■ Opdracht: Hoe hoog is volgens het reisverslag de top van de berg die de groep beklimt?

■ Bronfragment:
Aan de voet van de berg lunchen we. Het paard kan de berg niet op (te steil) en al snel besluiten meer mensen dat ze het te steil vinden. In totaal gaan er acht (+ vier Mongolen) mensen van de groep omhoog. De klim is inderdaad erg steil, maar niet eng of zo. Heel af en toe moeten we over grote rotsblokken lopen, maar over het algemeen gewoon over gras. Halverwege houden we een korte stop. Wat een geweldig uitzicht daar: een aantal besneeuwde vierduizenders. Het lijkt wel wat op Nepal wordt me verteld. Of dat zo is weet ik niet; wel dat ik het een fantastisch uitzicht vind!

Geweldig uitzicht. (foto: John Verbeek)

We klimmen door naar de top van zo'n 3200 meter en het uitzicht is daar wat minder mooi dan halverwege. Wel zien we heel veel gieren en een sneeuwhaas, dus het is toch zeker de moeite waard.
De afdaling gaat ontzettend snel en in drie kwartier zijn we beneden. John is daar niet helemaal tevreden over: tijdens de, volgens hem enigszins gevaarlijke, afdaling zijn we niet als groep bij elkaar gebleven.
Na nog een uurtje lopen komen we op het kampterrein, waar de mensen die eerder zijn teruggegaan zich prima hebben vermaakt met spelletjes doen.Al snel gaan we avondeten en vandaag krijgen we, na de pastasalade en soep, een uitgebreid hoofdgerecht. Allerlei (Japanse?) gerechten staan voor ons klaar en het smaakt heerlijk! Na nog een chocoladereep als toetje (toetjes bestaan hier vrijwel altijd uit een koek of chocoladereep) gaan we nog wat spelletjes doen en dan weer naar bed.

terug naar index

Dag 23

(zondag 11 augustus 2002)

Het plan van iedere trekkingsdag dezelfde tijd opstaan is vandaag verlaten: we ontbijten om half negen. Met lekkere pannenkoekjes. Het brood voor het ontbijt schijnt op te zijn: bij de lunch krijgen we nog wel brood. In tegenstelling tot de vorige trekking is het nu overigens niet beschimmeld.

■ Aangeleverde gegevens:

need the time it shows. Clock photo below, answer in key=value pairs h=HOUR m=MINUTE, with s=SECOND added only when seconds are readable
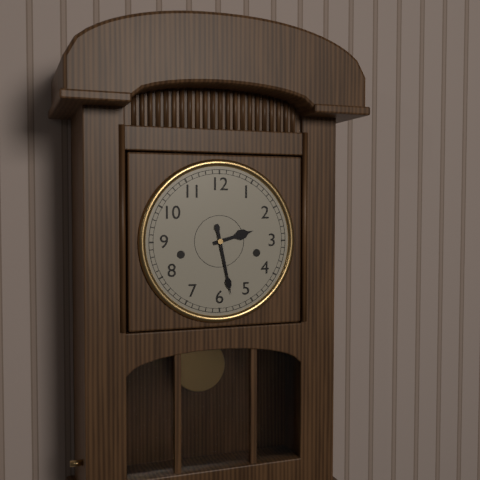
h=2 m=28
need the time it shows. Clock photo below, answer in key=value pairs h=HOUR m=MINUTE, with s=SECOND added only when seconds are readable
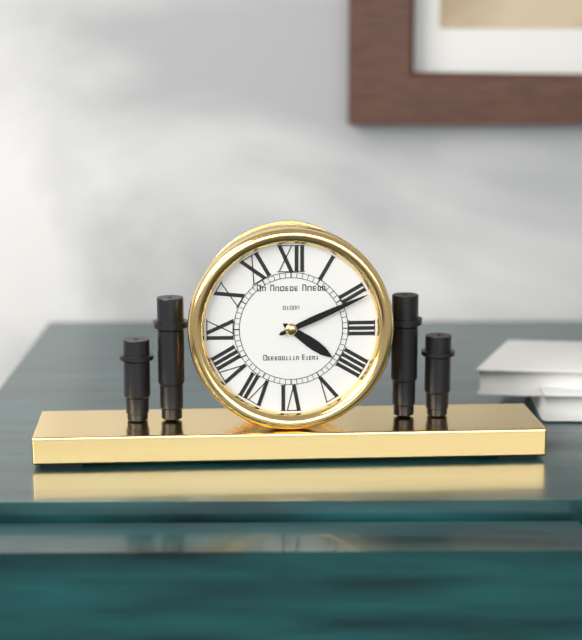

■ Antwoord: Zo'n 3200 meter.